PROBLEM REQUIREMENTS → Output each line of the items below as a Markdown table with two columns, No. and Entry, numbering the rows in order. Skip any blank lines.

Lines of data →

#####

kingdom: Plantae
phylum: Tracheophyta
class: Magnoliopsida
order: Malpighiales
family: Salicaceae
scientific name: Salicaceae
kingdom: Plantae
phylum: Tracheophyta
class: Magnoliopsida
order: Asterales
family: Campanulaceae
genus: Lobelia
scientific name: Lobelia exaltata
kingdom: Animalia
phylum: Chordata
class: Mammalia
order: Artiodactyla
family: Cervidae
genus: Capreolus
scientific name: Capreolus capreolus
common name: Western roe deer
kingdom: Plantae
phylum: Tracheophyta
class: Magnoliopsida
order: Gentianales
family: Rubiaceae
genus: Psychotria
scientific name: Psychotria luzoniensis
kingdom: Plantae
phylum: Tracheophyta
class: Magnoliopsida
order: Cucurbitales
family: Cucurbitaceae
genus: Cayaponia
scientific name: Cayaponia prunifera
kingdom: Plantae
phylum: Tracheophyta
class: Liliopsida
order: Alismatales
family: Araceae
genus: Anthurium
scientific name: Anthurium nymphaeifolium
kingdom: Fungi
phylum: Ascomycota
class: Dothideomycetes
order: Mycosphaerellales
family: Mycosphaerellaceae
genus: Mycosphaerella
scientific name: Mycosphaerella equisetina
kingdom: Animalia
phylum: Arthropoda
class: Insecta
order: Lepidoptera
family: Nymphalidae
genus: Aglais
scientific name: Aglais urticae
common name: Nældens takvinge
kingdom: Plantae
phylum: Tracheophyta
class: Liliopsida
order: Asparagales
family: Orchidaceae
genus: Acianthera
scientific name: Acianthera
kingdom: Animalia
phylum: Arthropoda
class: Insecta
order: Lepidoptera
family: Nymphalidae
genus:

#####

OUTPUT BELOW →
| No. | Entry |
|---|---|
| 1 | kingdom: Plantae |
| 2 | phylum: Tracheophyta |
| 3 | class: Magnoliopsida |
| 4 | order: Malpighiales |
| 5 | family: Salicaceae |
| 6 | scientific name: Salicaceae |
| 7 | kingdom: Plantae |
| 8 | phylum: Tracheophyta |
| 9 | class: Magnoliopsida |
| 10 | order: Asterales |
| 11 | family: Campanulaceae |
| 12 | genus: Lobelia |
| 13 | scientific name: Lobelia exaltata |
| 14 | kingdom: Animalia |
| 15 | phylum: Chordata |
| 16 | class: Mammalia |
| 17 | order: Artiodactyla |
| 18 | family: Cervidae |
| 19 | genus: Capreolus |
| 20 | scientific name: Capreolus capreolus |
| 21 | common name: Western roe deer |
| 22 | kingdom: Plantae |
| 23 | phylum: Tracheophyta |
| 24 | class: Magnoliopsida |
| 25 | order: Gentianales |
| 26 | family: Rubiaceae |
| 27 | genus: Psychotria |
| 28 | scientific name: Psychotria luzoniensis |
| 29 | kingdom: Plantae |
| 30 | phylum: Tracheophyta |
| 31 | class: Magnoliopsida |
| 32 | order: Cucurbitales |
| 33 | family: Cucurbitaceae |
| 34 | genus: Cayaponia |
| 35 | scientific name: Cayaponia prunifera |
| 36 | kingdom: Plantae |
| 37 | phylum: Tracheophyta |
| 38 | class: Liliopsida |
| 39 | order: Alismatales |
| 40 | family: Araceae |
| 41 | genus: Anthurium |
| 42 | scientific name: Anthurium nymphaeifolium |
| 43 | kingdom: Fungi |
| 44 | phylum: Ascomycota |
| 45 | class: Dothideomycetes |
| 46 | order: Mycosphaerellales |
| 47 | family: Mycosphaerellaceae |
| 48 | genus: Mycosphaerella |
| 49 | scientific name: Mycosphaerella equisetina |
| 50 | kingdom: Animalia |
| 51 | phylum: Arthropoda |
| 52 | class: Insecta |
| 53 | order: Lepidoptera |
| 54 | family: Nymphalidae |
| 55 | genus: Aglais |
| 56 | scientific name: Aglais urticae |
| 57 | common name: Nældens takvinge |
| 58 | kingdom: Plantae |
| 59 | phylum: Tracheophyta |
| 60 | class: Liliopsida |
| 61 | order: Asparagales |
| 62 | family: Orchidaceae |
| 63 | genus: Acianthera |
| 64 | scientific name: Acianthera |
| 65 | kingdom: Animalia |
| 66 | phylum: Arthropoda |
| 67 | class: Insecta |
| 68 | order: Lepidoptera |
| 69 | family: Nymphalidae |
| 70 | genus: |